* [DESCRIPTION OF THE TASK]:
Your copy should match the entries exactly, with no images carried over.
(Beginning of DATA TO PROCESS)
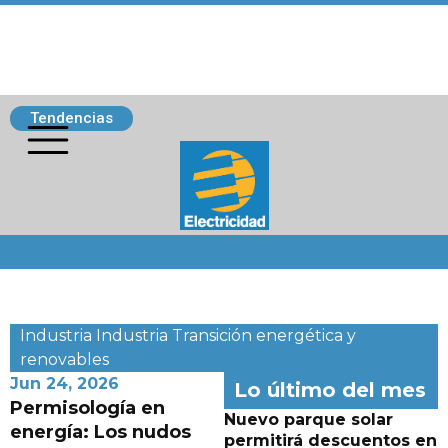
Tendencias
Siguenos
Industria
Industria
Transición energética y
renovables
Jun 24, 2026
Lo último del mes
Permisología en
Nuevo parque solar
energía: Los nudos
permitirá descuentos en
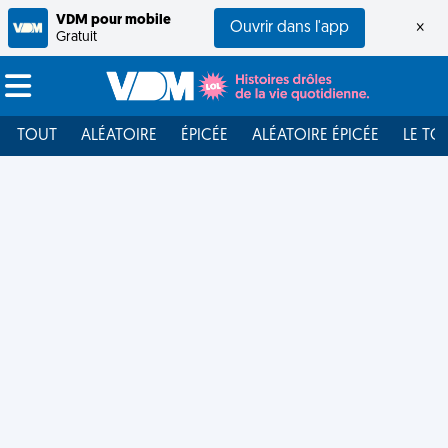
VDM pour mobile
Ouvrir dans l'app
×
Gratuit
TOUT
ALÉATOIRE
ÉPICÉE
ALÉATOIRE ÉPICÉE
LE TO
(End of DATA TO PROCESS)
* [ANSWER TO THIS PROBLEM]:
Tendencias
Siguenos
Industria
Industria
Transición energética y
renovables
Jun 24, 2026
Lo último del mes
Permisología en
Nuevo parque solar
energía: Los nudos
permitirá descuentos en
VDM pour mobile
Ouvrir dans l'app
×
Gratuit
TOUT
ALÉATOIRE
ÉPICÉE
ALÉATOIRE ÉPICÉE
LE TO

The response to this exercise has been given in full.